**Problem details:**
Set down exactly the lines in the records below that run from the line with "Fig. 3. Plot" to the line with "Comparison of in-situ and Lab Hydraulic", inclusive, and nothing more.

**Record extracts:**
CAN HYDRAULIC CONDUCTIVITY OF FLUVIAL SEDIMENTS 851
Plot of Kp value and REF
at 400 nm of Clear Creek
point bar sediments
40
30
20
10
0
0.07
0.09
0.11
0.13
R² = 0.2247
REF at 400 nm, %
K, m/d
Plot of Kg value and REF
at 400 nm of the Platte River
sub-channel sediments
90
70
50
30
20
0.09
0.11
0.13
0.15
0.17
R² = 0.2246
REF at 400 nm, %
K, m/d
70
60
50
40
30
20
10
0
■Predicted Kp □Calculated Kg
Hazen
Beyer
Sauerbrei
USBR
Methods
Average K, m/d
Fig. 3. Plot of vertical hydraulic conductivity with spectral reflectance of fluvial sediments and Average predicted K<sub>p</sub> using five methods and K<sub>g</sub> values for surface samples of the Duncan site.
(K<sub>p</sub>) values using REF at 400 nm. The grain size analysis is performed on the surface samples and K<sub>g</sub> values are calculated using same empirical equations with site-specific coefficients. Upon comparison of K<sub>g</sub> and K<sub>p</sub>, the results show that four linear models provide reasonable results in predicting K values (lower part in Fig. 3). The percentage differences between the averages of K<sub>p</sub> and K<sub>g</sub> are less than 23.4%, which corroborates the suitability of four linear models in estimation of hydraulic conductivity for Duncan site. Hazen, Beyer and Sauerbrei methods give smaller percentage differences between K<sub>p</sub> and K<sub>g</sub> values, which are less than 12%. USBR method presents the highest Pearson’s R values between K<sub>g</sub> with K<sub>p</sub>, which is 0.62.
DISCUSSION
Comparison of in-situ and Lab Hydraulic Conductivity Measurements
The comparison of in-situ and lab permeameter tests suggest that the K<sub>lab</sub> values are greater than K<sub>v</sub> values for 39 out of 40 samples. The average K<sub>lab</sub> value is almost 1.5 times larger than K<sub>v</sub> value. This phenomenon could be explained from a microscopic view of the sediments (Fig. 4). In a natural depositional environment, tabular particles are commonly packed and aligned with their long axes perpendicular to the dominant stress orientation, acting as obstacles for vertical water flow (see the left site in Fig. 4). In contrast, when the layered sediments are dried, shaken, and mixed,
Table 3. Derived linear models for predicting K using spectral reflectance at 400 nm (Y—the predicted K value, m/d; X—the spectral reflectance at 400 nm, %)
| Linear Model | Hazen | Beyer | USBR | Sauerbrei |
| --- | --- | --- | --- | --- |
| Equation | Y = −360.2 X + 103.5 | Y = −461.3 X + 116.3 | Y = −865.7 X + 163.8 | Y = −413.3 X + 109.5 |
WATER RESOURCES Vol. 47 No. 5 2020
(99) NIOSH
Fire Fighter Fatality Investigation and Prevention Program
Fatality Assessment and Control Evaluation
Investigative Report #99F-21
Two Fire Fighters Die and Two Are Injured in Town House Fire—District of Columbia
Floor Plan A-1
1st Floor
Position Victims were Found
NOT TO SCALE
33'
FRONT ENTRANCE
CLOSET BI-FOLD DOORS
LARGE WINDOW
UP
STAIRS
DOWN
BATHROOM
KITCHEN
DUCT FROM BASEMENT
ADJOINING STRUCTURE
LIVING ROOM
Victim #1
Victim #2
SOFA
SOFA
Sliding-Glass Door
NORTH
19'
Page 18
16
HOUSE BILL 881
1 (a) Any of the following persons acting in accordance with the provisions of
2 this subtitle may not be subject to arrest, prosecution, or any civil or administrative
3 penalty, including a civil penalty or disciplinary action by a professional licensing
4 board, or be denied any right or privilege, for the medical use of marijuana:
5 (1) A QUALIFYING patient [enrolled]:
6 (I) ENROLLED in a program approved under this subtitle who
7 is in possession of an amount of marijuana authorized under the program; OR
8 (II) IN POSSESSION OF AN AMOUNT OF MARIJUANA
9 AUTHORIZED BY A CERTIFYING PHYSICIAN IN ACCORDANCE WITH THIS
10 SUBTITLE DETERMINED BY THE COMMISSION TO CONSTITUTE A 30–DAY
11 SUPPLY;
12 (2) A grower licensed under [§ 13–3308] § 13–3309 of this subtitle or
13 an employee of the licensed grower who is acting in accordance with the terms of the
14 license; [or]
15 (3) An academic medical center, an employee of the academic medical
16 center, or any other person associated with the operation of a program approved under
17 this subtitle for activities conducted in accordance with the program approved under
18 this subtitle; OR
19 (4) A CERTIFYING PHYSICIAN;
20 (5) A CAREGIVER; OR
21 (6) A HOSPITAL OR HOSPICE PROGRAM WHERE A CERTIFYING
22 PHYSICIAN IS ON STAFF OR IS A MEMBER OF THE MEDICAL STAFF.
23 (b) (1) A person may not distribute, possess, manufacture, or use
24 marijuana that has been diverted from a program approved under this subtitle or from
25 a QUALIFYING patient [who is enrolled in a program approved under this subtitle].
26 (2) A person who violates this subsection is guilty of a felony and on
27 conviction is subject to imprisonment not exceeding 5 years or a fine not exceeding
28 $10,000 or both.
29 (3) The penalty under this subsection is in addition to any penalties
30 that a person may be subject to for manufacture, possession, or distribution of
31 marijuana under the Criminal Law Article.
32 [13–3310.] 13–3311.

**Exercise response:**
Fig. 3. Plot of vertical hydraulic conductivity with spectral reflectance of fluvial sediments and Average predicted K<sub>p</sub> using five methods and K<sub>g</sub> values for surface samples of the Duncan site.
(K<sub>p</sub>) values using REF at 400 nm. The grain size analysis is performed on the surface samples and K<sub>g</sub> values are calculated using same empirical equations with site-specific coefficients. Upon comparison of K<sub>g</sub> and K<sub>p</sub>, the results show that four linear models provide reasonable results in predicting K values (lower part in Fig. 3). The percentage differences between the averages of K<sub>p</sub> and K<sub>g</sub> are less than 23.4%, which corroborates the suitability of four linear models in estimation of hydraulic conductivity for Duncan site. Hazen, Beyer and Sauerbrei methods give smaller percentage differences between K<sub>p</sub> and K<sub>g</sub> values, which are less than 12%. USBR method presents the highest Pearson’s R values between K<sub>g</sub> with K<sub>p</sub>, which is 0.62.
DISCUSSION
Comparison of in-situ and Lab Hydraulic Conductivity Measurements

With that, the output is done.